I think when it's finally over, though, I really will have a party. I can't think of a better reason to celebrate than a return to good health.

Here's hoping it's sooner rather than later.

Some neighborhood hoodlums broke a window in our house. It was a giant ruckus and basically terrible. Mostly for reasons that had nothing to do with the window breaking and everything to do with Scott running after the children who did it and then not coming back or calling me for nearly an hour while I imagined the group of them pushing him down and kicking him in the head and leaving him dead in a ditch.

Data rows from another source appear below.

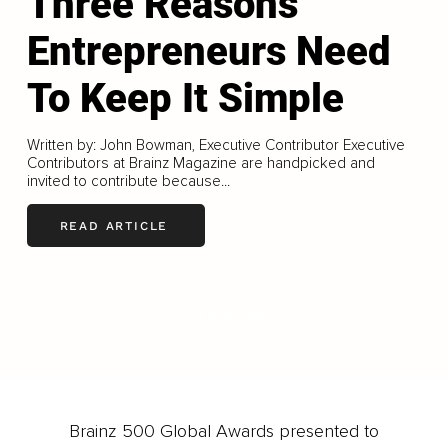
Three Reasons
Entrepreneurs Need
To Keep It Simple
Written by: John Bowman, Executive Contributor Executive
Contributors at Brainz Magazine are handpicked and
invited to contribute because...
READ ARTICLE
LOAD MORE
Brainz 500 Global Awards presented to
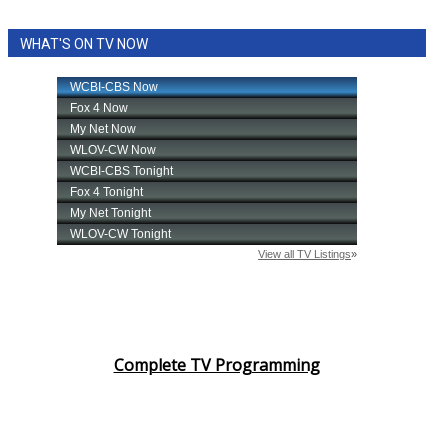
WHAT'S ON TV NOW
Complete TV Programming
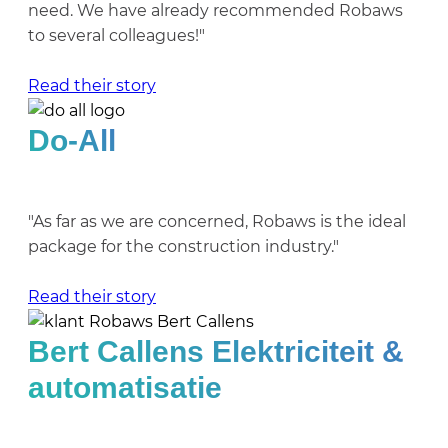
need. We have already recommended Robaws
to several colleagues!"
Read their story
Do-All
"As far as we are concerned, Robaws is the ideal
package for the construction industry."
Read their story
Bert Callens Elektriciteit &
automatisatie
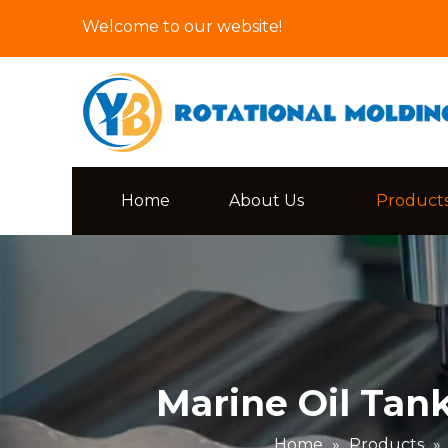
Welcome to our website!
Home
About Us
Product
Marine Oil Tan
Home
»
Products
»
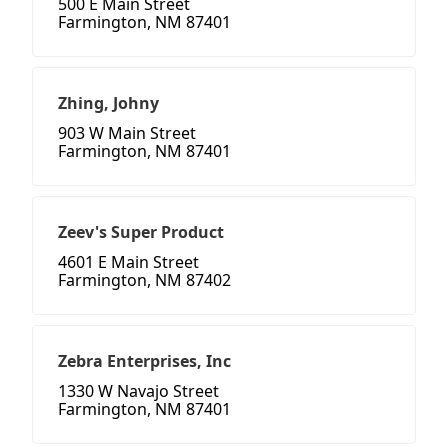
500 E Main Street
Farmington, NM 87401
Zhing, Johny
903 W Main Street
Farmington, NM 87401
Zeev's Super Product
4601 E Main Street
Farmington, NM 87402
Zebra Enterprises, Inc
1330 W Navajo Street
Farmington, NM 87401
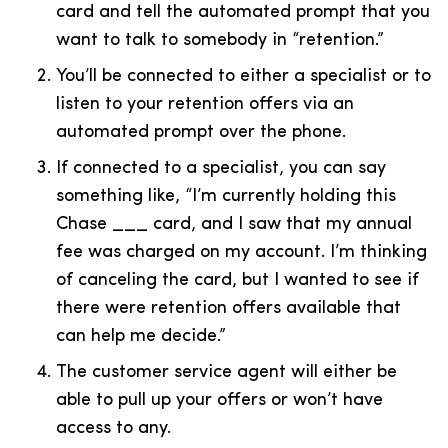
card and tell the automated prompt that you
want to talk to somebody in “retention.”
You’ll be connected to either a specialist or to
listen to your retention offers via an
automated prompt over the phone.
If connected to a specialist, you can say
something like, “I’m currently holding this
Chase ___ card, and I saw that my annual
fee was charged on my account. I’m thinking
of canceling the card, but I wanted to see if
there were retention offers available that
can help me decide.”
The customer service agent will either be
able to pull up your offers or won’t have
access to any.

I'll say this: Scott runs like a gazelle. He's in great shape and he caught up with those kids before they even knew what hit them. I think the children know now that they can't fuck with us, because if they do, Scott will chase them and then talk with them about why they broke our window, while they all claim they had nothing to do with it (then why were they running away as soon as the window broke, pray?). Of course, we can't prove that any one of them was the one that broke it, so even though we made a report, basically the cops can't do anything. So frustrating!

Those fucking kids are ballsy, though. They did it while we were right there! Sweet god.

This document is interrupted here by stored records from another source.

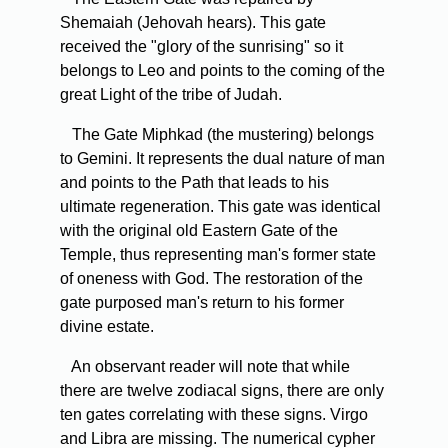
Shemaiah (Jehovah hears). This gate
received the "glory of the sunrising" so it
belongs to Leo and points to the coming of the
great Light of the tribe of Judah.
The Gate Miphkad (the mustering) belongs
to Gemini. It represents the dual nature of man
and points to the Path that leads to his
ultimate regeneration. This gate was identical
with the original old Eastern Gate of the
Temple, thus representing man's former state
of oneness with God. The restoration of the
gate purposed man's return to his former
divine estate.
An observant reader will note that while
there are twelve zodiacal signs, there are only
ten gates correlating with these signs. Virgo
and Libra are missing. The numerical cypher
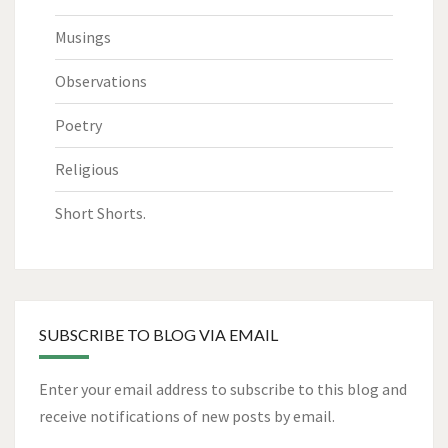
Musings
Observations
Poetry
Religious
Short Shorts.
SUBSCRIBE TO BLOG VIA EMAIL
Enter your email address to subscribe to this blog and
receive notifications of new posts by email.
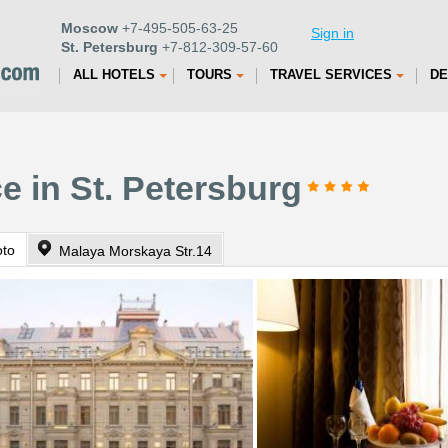
Moscow
+7-495-505-63-25
Sign in
St. Petersburg
+7-812-309-57-60
ALL HOTELS
TOURS
TRAVEL SERVICES
DE
e in St. Petersburg
oto
Malaya Morskaya Str.14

I bought us new cell phones (I got the black one; the Count got purple). They're much fancier than our old cell phones. I also bought myself a blue tooth device called Jawbone, which is apparently the top of the line. Now I get to walk around like one of those assholes with a bluetooth device in my ear in public. Don't worry. I'm not going to be that guy. I totally promise. I only got it because I sometimes have to be on conference calls for work and it's hard to be on the phone for an hour on a cell phone without hurting my arm, neck and ear. I'm just a human.

They sure do soak you for this bullshit. However, unlike basically everyone else in America, we sent in our rebate forms, so they're giving us some cash-money back.

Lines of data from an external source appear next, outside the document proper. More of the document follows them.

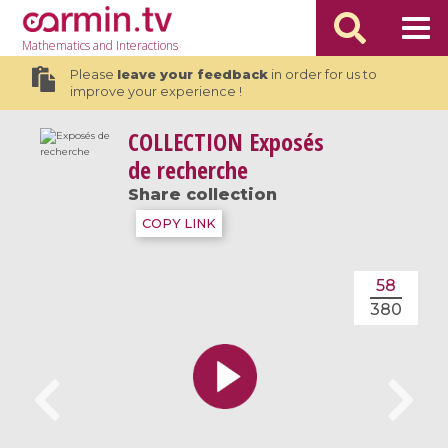
Mathematics
and Interactions
Please
leave your feedback
in order for us to
improve your experience !
COLLECTION
Exposés
de recherche
Share collection
COPY LINK
58
380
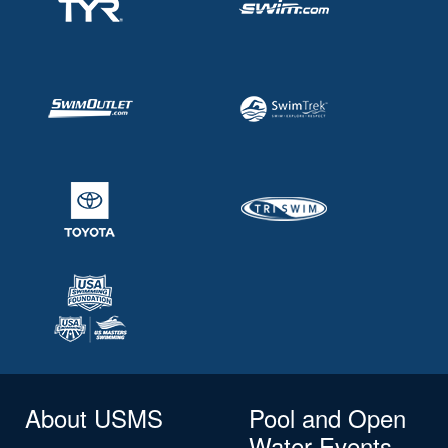
About USMS
Pool and Open
Water Events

It was really time for me to get a new one. I'd had my old one for three or more years. Upon my telling her that I got a new cell phone, my old carpool-mate at work pretended to lift up something very heavy, held it to her ear and said, "Hi, I'm Jennifer Myszkowski answering my phone."

Everyone is a comedian.

Story Corps is coming to the Basketball Hall of Fame. I really want to go and interview my dad about this story - either that or I want to interview my sister about, well, everything - either that or I want to haul No-legs down there and interview him about his role in the printing union in the '40s and '50s or accidentally setting off the alarm in San Francisco when he was on night watch during WWII - either that or I can think of about a hundred other topics/people to interview. I only wish I could do it all.

This is my favorite time of year, when it's still warm during the day, but it gets really cool at night and I can sleep with a blanket. It's supposed to be sunny and lovely this weekend, so I'm really excited about everything going on. It's about the busiest weekend of the summer for us so far.

I must spirit myself away to prepare.